MZ: Great. Thank you. Maybe as we are coming to an end, I would ask you a more general question. You wrote me that in a few days you will visit your family in Israel and consequently will be traveling to one of the epicenters of human conflict in our times. How do you deal with this as an artist? What is your personal crisis mode as an artist and composer facing this very sinister reality? Do you wish to keep that apart from your artistic work? No, you don’t. You told me already. But maybe you could give me some general remarks on your thinking about your profession in relationship to the world you’re living in?

 

BHK: My initial reaction is that I’m in a constant state of being heartbroken and basically day by day, my heart is being broken again and again by stories from both sides and by this reality that seems hopeless and dark and sinister, as you say, and cynical and is being exploited by so many different players and entities. And the people and the lives and the environments, these actual things on the ground are just being squashed by higher powers. And I think that this work Bears Nudging at Pleasures in the Dark both provided for me personally an escape to a world of sound and of thought, but a kind of escape that is not escapism. That through music and through art and through this insistence of bearing with what’s happening while still keeping our ears open… that this is my humble contribution. Otherwise, I don’t feel like I can do much.
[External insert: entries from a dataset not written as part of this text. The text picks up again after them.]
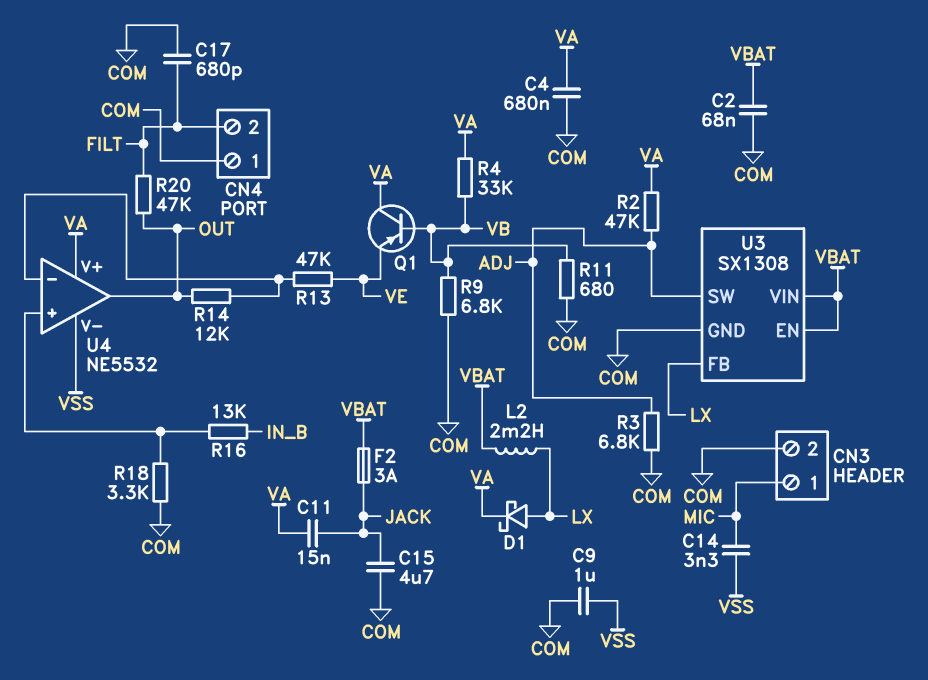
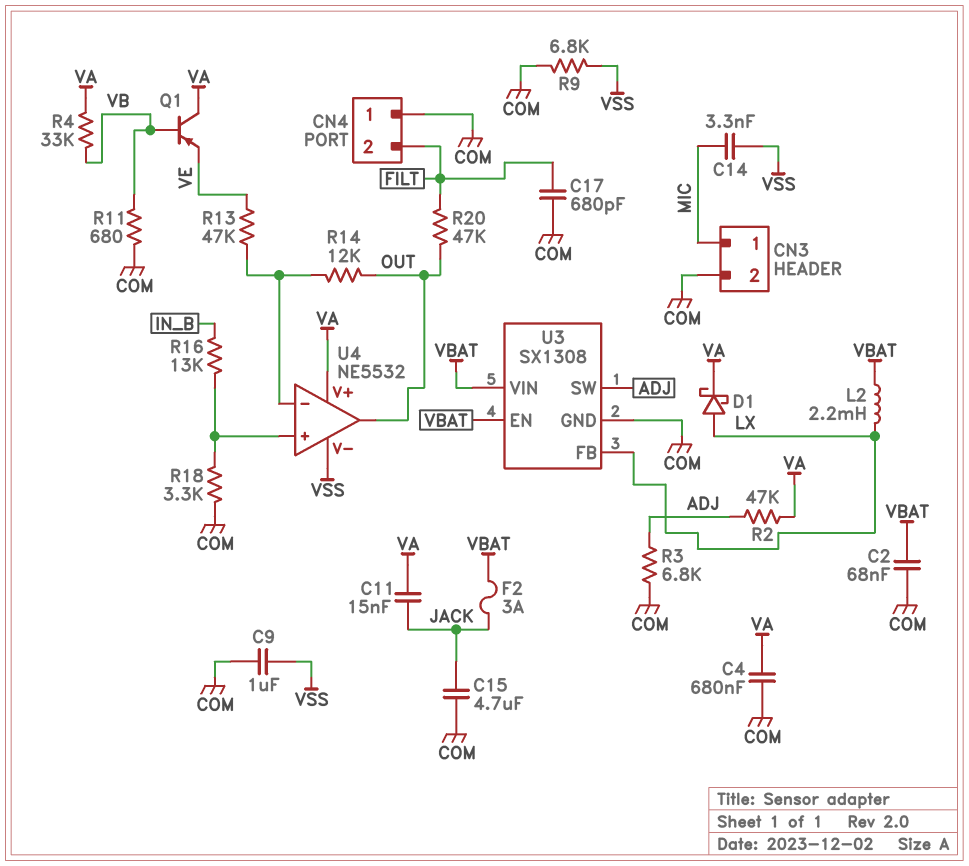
R9: 6.8k (COM, VB) -> 6.8k (COM, VSS)

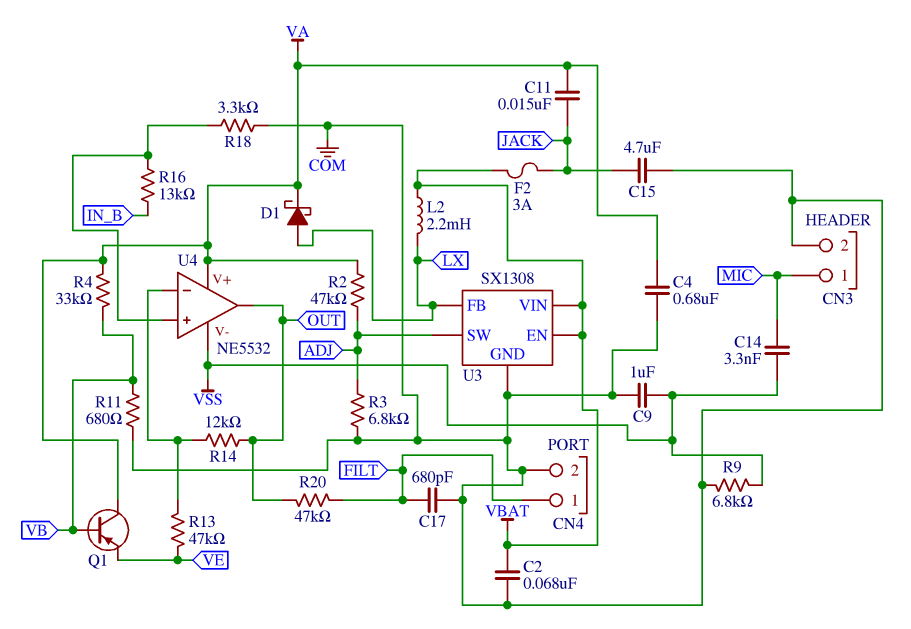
CN4 pin 1: COM -> FILT
CN4 pin 2: FILT -> COM

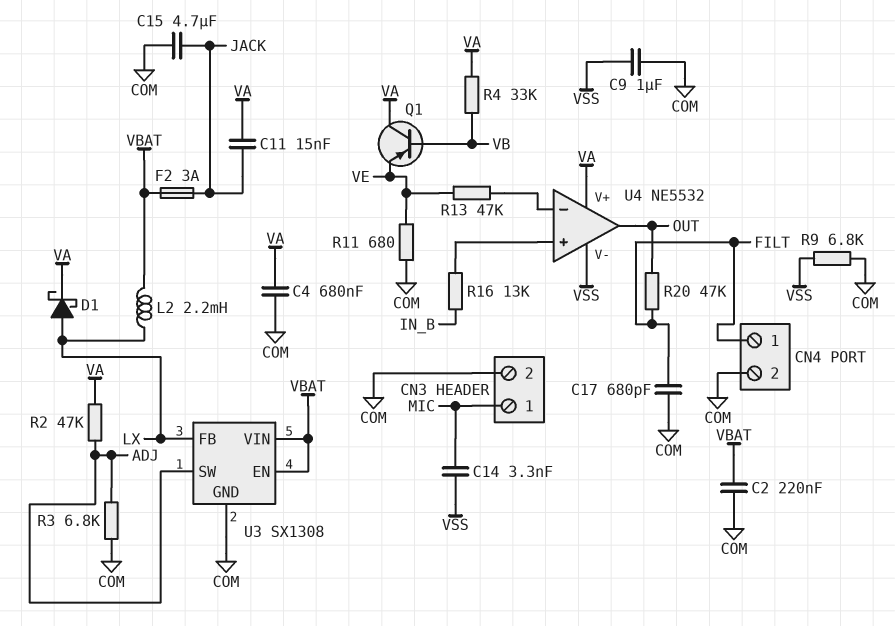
C2: 68nF (COM, VBAT) -> 220nF (COM, VBAT)
R11: 680 (COM, VB) -> 680 (COM, VE)
R14: 12k (OUT, U4/in-) -> none
R18: 3.3k (COM, U4/in+) -> none

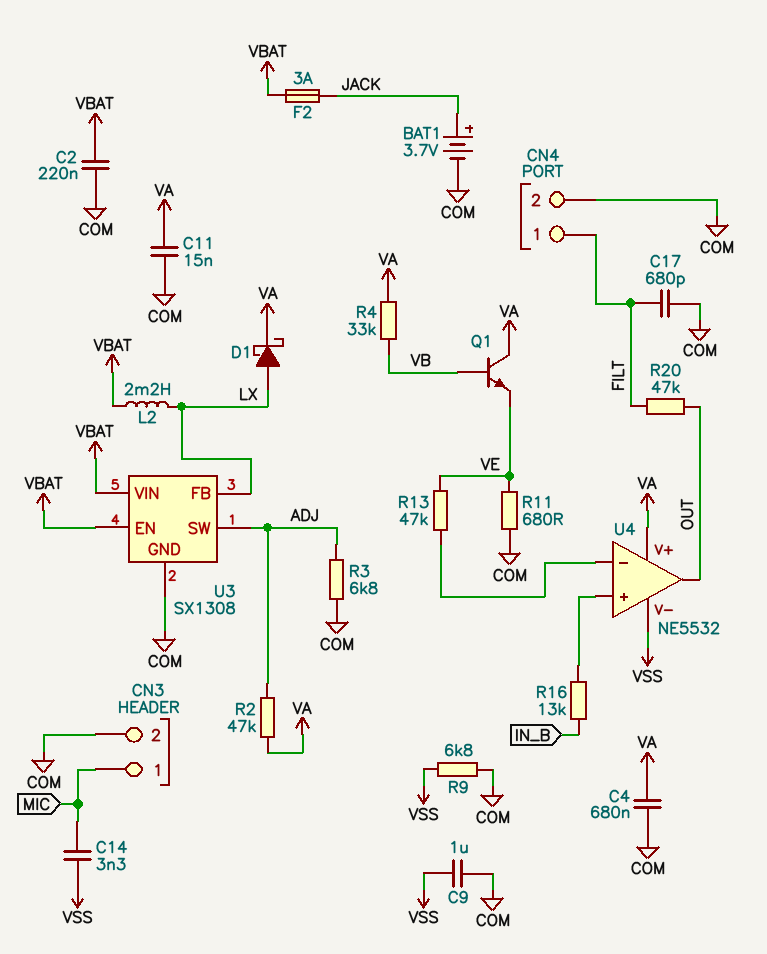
BAT1: none -> 3.7V (plus JACK, minus COM)
C11: 15nF (JACK, VA) -> 15nF (COM, VA)
C15: 4.7uF (COM, JACK) -> none
Q1: PNP (B VB, C VA, E VE) -> NPN (B VB, C VA, E VE)

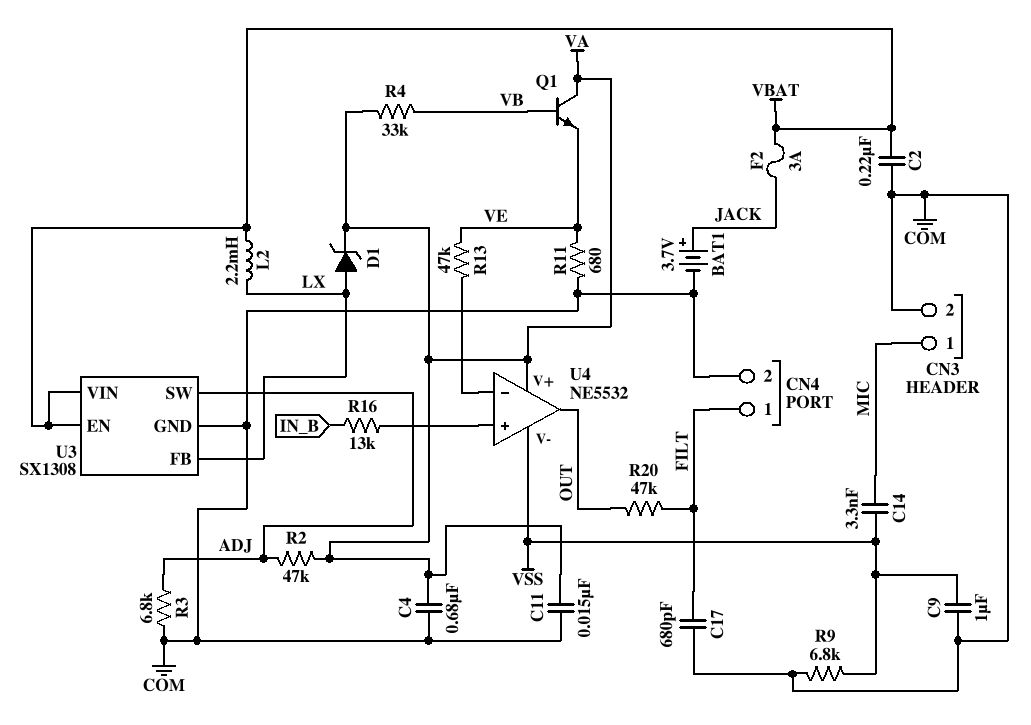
D1: schottky (A LX, K VA) -> zener (A LX, K VA)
I mean, I’m in no position to convince anyone and we live in such a post truth period that the horizon of political discussion is being narrowed more and more. So my offering is a space, is curating and composing spaces for listening with the hope of enduring this with the hope or kindling a kind of hope, even though I don’t even know exactly what I’m hoping for.

 

MZ: Bnaya, thank you very much. I think what you said is really very much encouraging, I must say, because for me it’s clear there is a very intense relationship between your work and life somehow, but in a way that is not placative, but very, very differentiated. And that’s really what I’m looking for as a listener and as an experience of contemporary art. So thank you very much. I think we have a wonderful interview recorded now. This meeting would end in ten minutes. Would you like to add something which you have the impression has been forgotten somehow? Or would this be fine for you?

 

BHK: Maybe. I don’t know. I don’t know how you edit this, but just to mention what I think regarding this project: I think this project is a really special one and is a very good position towards a post-pandemic way of contemporary music making in Europe, in Germany and generally. As I said, it was a very generous and open invitation to really experiment both with the ways and methods of working and developing a new work, as well as the format. It moved away from this at times very impersonal commissioning process of: me being a commissioning body, granting a composer with a sum of money to provide me with a final score to be rehearsed twice and premiered and the premiere and the dernière is often the same thing. Here it was something quite different, and I think I’m very grateful for that. And I think that it’s important to acknowledge that for other festivals and cultural organizations that, when going towards more interdisciplinary and long term collaborations, setting up such platforms can yield wonderful results. And I think we’ll see that through the whole festival and the concert on Sunday.